DOSSIER —Au moment de la Confédération canadienne, en 1867, les gouvernements provinciaux tentent d’instaurer un régime scolaire universel. Dans une volonté d’intégration des immigrants venus peupler l’Ouest canadien, ils établissent l’anglais comme principale langue d’instruction. Les lois scolaires ont de lourdes conséquences pour les francophones. Des journaux et des associations naissent pour se porter à leur défense.
Andréanne Joly — Projet spécial
L’éducation accessible à tous existe déjà depuis le milieu du 19e siècle, en Occident. « Par le fait même, la responsabilité d’enseigner devient de plus en plus l’affaire de l’État et non de l’Église », soulignent les historiens Nicolas Landry et Nicole Lang dans leur « Histoire de l’Acadie ».

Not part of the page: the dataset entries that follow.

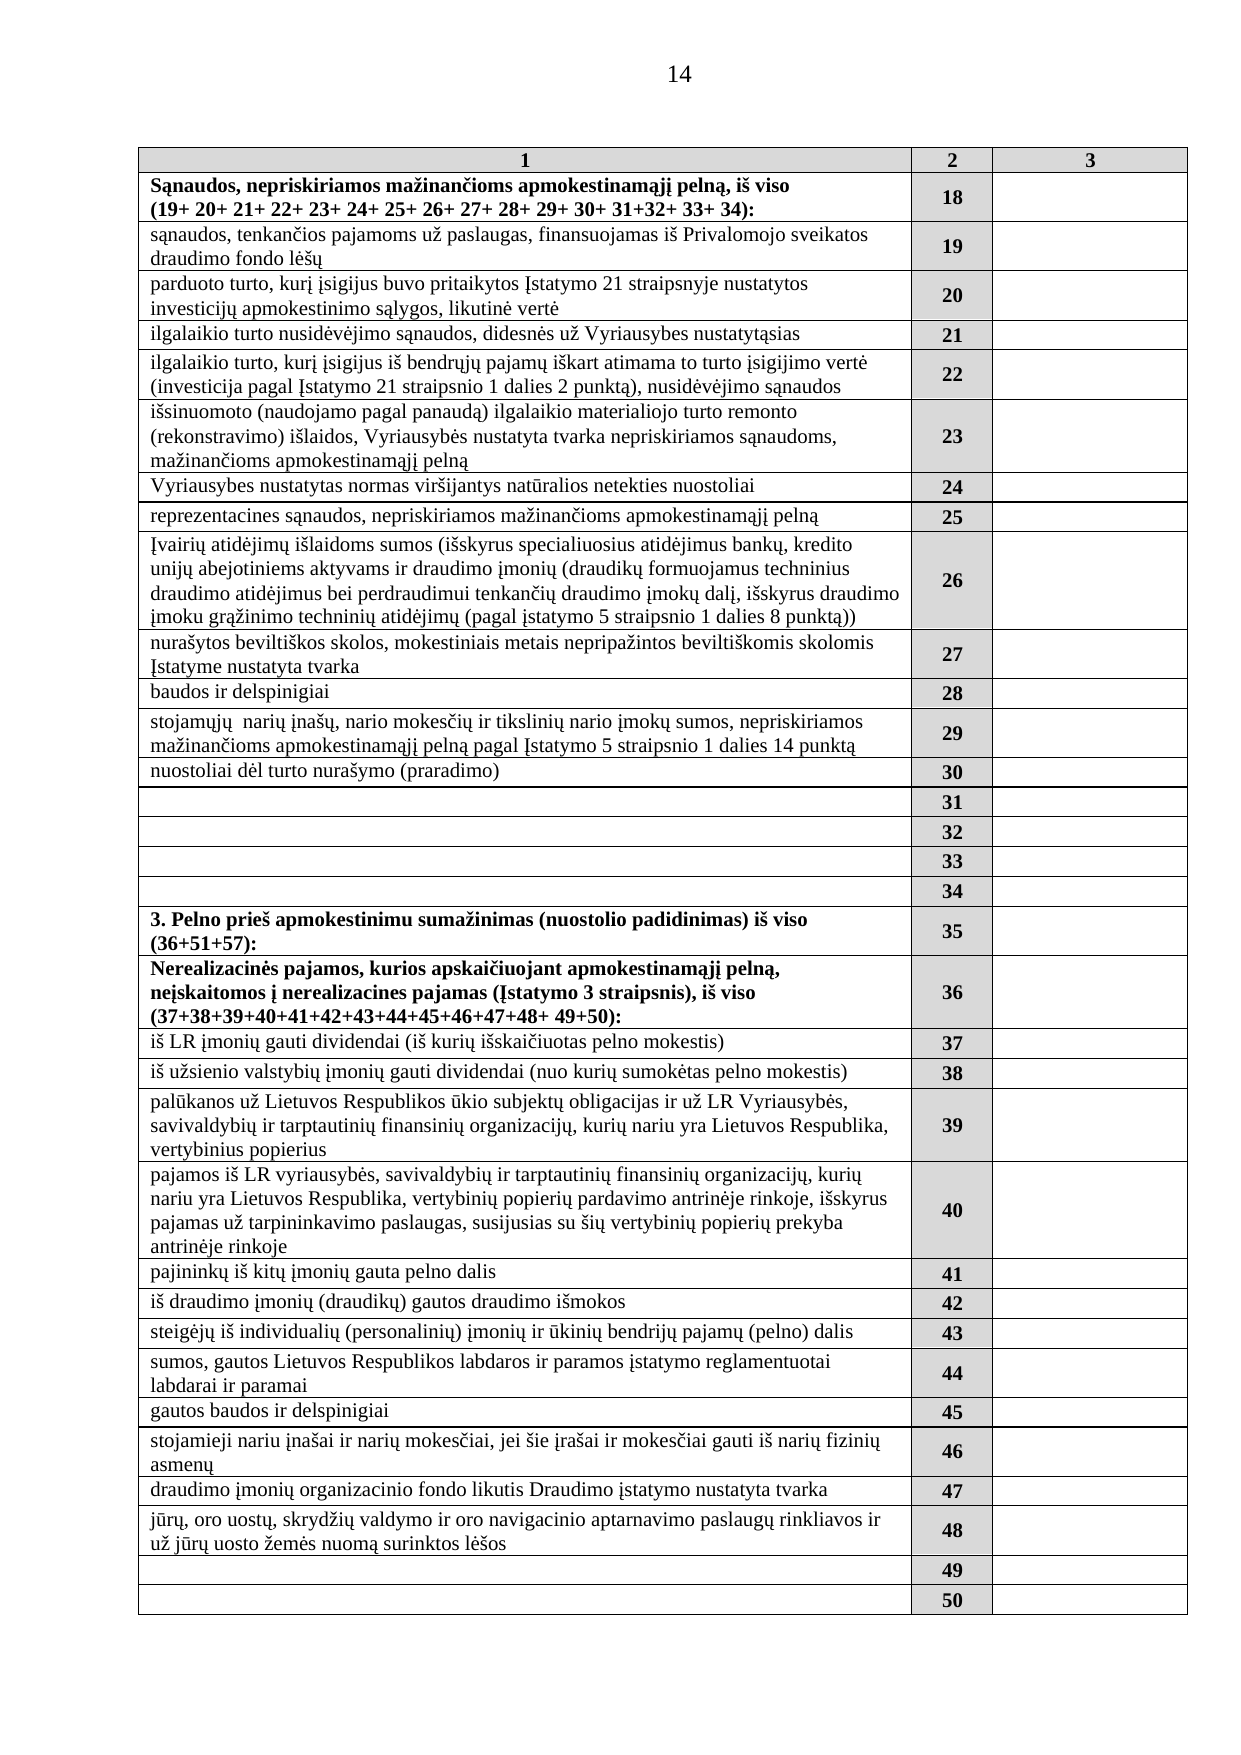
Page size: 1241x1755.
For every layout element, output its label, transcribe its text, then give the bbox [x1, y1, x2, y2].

table_cell 47 [912, 1477, 992, 1505]
table_cell [139, 817, 911, 846]
table_cell [993, 817, 1187, 846]
table_cell 25 [912, 503, 992, 531]
table_cell [993, 321, 1187, 349]
table_cell [993, 173, 1187, 221]
table_cell 33 [912, 847, 992, 876]
table_cell [993, 1289, 1187, 1318]
table_cell [993, 532, 1187, 628]
table_cell iš LR įmonių gauti dividendai (iš kurių išskaičiuotas pelno mokestis) [139, 1029, 911, 1058]
table_cell [993, 400, 1187, 472]
table_header 1 [139, 148, 911, 172]
table_cell [993, 956, 1187, 1028]
table_cell [993, 758, 1187, 786]
table_cell [993, 1506, 1187, 1554]
table_cell [993, 1029, 1187, 1058]
table_cell [993, 709, 1187, 757]
table_cell 39 [912, 1089, 992, 1161]
table_cell 49 [912, 1556, 992, 1584]
table_header 2 [912, 148, 992, 172]
table_cell [993, 907, 1187, 955]
table_cell [993, 679, 1187, 707]
table_cell 28 [912, 679, 992, 707]
table_cell 43 [912, 1319, 992, 1347]
table_cell [993, 877, 1187, 906]
table_cell [993, 1585, 1187, 1614]
table_cell iš užsienio valstybių įmonių gauti dividendai (nuo kurių sumokėtas pelno mokestis) [139, 1059, 911, 1088]
table_cell [993, 1428, 1187, 1476]
table_cell 19 [912, 222, 992, 270]
table_cell gautos baudos ir delspinigiai [139, 1398, 911, 1426]
table_cell [139, 847, 911, 876]
table_header 3 [993, 148, 1187, 172]
table_cell iš draudimo įmonių (draudikų) gautos draudimo išmokos [139, 1289, 911, 1318]
table_cell nuostoliai dėl turto nurašymo (praradimo) [139, 758, 911, 786]
table_cell [139, 1585, 911, 1614]
table_cell 18 [912, 173, 992, 221]
table_cell reprezentacines sąnaudos, nepriskiriamos mažinančioms apmokestinamąjį pelną [139, 503, 911, 531]
table_cell [993, 1259, 1187, 1288]
table_cell [993, 473, 1187, 501]
table_cell 44 [912, 1349, 992, 1397]
table_cell [993, 1059, 1187, 1088]
table_cell 41 [912, 1259, 992, 1288]
table_cell [993, 271, 1187, 319]
table_cell steigėjų iš individualių (personalinių) įmonių ir ūkinių bendrijų pajamų (pelno) dalis [139, 1319, 911, 1347]
table_cell 31 [912, 788, 992, 816]
table_cell ilgalaikio turto nusidėvėjimo sąnaudos, didesnės už Vyriausybes nustatytąsias [139, 321, 911, 349]
table_cell 20 [912, 271, 992, 319]
table_cell 38 [912, 1059, 992, 1088]
table_cell [993, 350, 1187, 398]
table_cell [993, 503, 1187, 531]
table_cell draudimo įmonių organizacinio fondo likutis Draudimo įstatymo nustatyta tvarka [139, 1477, 911, 1505]
table_cell 35 [912, 907, 992, 955]
table_cell [993, 1162, 1187, 1258]
table_cell 30 [912, 758, 992, 786]
table_cell 36 [912, 956, 992, 1028]
table_cell 37 [912, 1029, 992, 1058]
table_cell [993, 788, 1187, 816]
table_cell 24 [912, 473, 992, 501]
table_cell [139, 788, 911, 816]
table_cell Vyriausybes nustatytas normas viršijantys natūralios netekties nuostoliai [139, 473, 911, 501]
table_cell 50 [912, 1585, 992, 1614]
table_cell [993, 1319, 1187, 1347]
table_cell [993, 1556, 1187, 1584]
table_cell 21 [912, 321, 992, 349]
table_cell baudos ir delspinigiai [139, 679, 911, 707]
table_cell 42 [912, 1289, 992, 1318]
table_cell [993, 1349, 1187, 1397]
table_cell [993, 847, 1187, 876]
table_cell [993, 630, 1187, 678]
table_cell 34 [912, 877, 992, 906]
table_cell [993, 1477, 1187, 1505]
table_cell 45 [912, 1398, 992, 1426]
table_cell 29 [912, 709, 992, 757]
table_cell [993, 1398, 1187, 1426]
table_cell 48 [912, 1506, 992, 1554]
table_cell 32 [912, 817, 992, 846]
table_cell [993, 222, 1187, 270]
table_cell 26 [912, 532, 992, 628]
table_cell [993, 1089, 1187, 1161]
table_cell 22 [912, 350, 992, 398]
table_cell 23 [912, 400, 992, 472]
table_cell 27 [912, 630, 992, 678]
table_cell [139, 877, 911, 906]
table_cell pajininkų iš kitų įmonių gauta pelno dalis [139, 1259, 911, 1288]
table_cell [139, 1556, 911, 1584]
table_cell 46 [912, 1428, 992, 1476]
table_cell 40 [912, 1162, 992, 1258]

Or, au Canada, deux visions de l’éducation s’entrechoquent. Pour la communauté canadienne-française, l’école a une mission de culture spirituelle. En revanche, les anglophones perçoivent plutôt l’éducation comme séculière, complétée par l’instruction religieuse du dimanche.
Des écoles qui dérangent
Néanmoins, certaines écoles catholiques de langue française s’immiscent dans le système public qui se profile. D’autres choisissent la marge : ces écoles confessionnelles sont appelées les écoles «séparées».
Cette différence déplait. Dans sa « Brève histoire des Canadiens français », l’historien Yves Frenette l’illustre en citant le Mail de Toronto, en 1886 : « Les écoles [françaises] de Russell et de Prescott sont les foyers non seulement d’une langue étrangère, de sentiments étrangers […] et d’un peuple entièrement étranger. Le régime adopté dans les écoles empêche la jeune génération de s’élever au-dessus du niveau intellectuel de l’habitant moyen du Bas-Canada. »
Différentes mesures
L’historien Serge Dupuis explique que les provinces « souhaitent taire leurs différences culturelles ». Pour ce faire, elles mettent en place diverses mesures.
En Nouvelle-Écosse, la loi Tupper instaure en 1864 un système d’enseignement unilingue anglais et non confessionnel. En 1871, la loi King du Nouveau-Brunswick force les parents francophones à payer pour l’école privée pour faire scolariser leurs enfants en français en marge du système public. Le Moniteur acadien ne mâche pas ses mots. Les députés acadiens qui appuient la mesure ne sont rien de moins que des traîtres à la nation, selon le journal…
L’Ontario restreint l’usage du français dès 1885, mais la mesure qui entrainera la crise scolaire « la plus spectaculaire », selon l’historien Serge Dupuis, sera le Règlement XVII de 1912. Celui-ci oblige l’apprentissage de l’anglais dès l’entrée à l’école. Il permet l’usage du français comme langue d’enseignement et de communication pour les deux premières années du primaire, mais limite l’enseignement en français à une heure par jour dès la troisième année.
Ce Règlement suscite de vives réactions : désobéissance civile des institutrices, résistance des élèves, insubordination aux inspections scolaires, manifestations, ouverture d’écoles libres, poursuites en justice…
C’est dans ce contexte que nait Le Droit, journal de combat fondé en 1913 à Ottawa et dont la devise est claire : « L’avenir appartient à ceux qui luttent. »
« Quelle meilleure arme qu’un journal, un journal quotidien qui soit avant tout et par-dessus tout au service de la religion catholique, de la langue française et du droit égal pour tous. C’est là notre programme », écrit le père Charlebois, fondateur du Droit, dans la toute première édition du journal.
D’autres journaux de langue française au Canada protestent contre les mesures restreignant l’usage du français dans les écoles. C’est le cas du Moniteur acadien en 1871, du Patriote de l’Ouest, en 1922 et en 1928…
Des référents identitaires
Malgré quelques gains modestes en Ontario et en Atlantique, les communautés acadiennes et canadiennes-françaises sont résolument en condition de minorité à la fin des années 1920. « La gestion de la diversité linguistique signifiait, pour les minorités de langue française dans les provinces anglophones, l’obligation de se fondre dans l’homogénéité culturelle et linguistique anglo-saxonne », écrit Laurier Gareau.
Pour Marcel Martel et Martin Pâquet, les crises scolaires que traverseront les communautés de langue française en situation minoritaire deviennent des référents identitaires forts, voire des mythes fondateurs.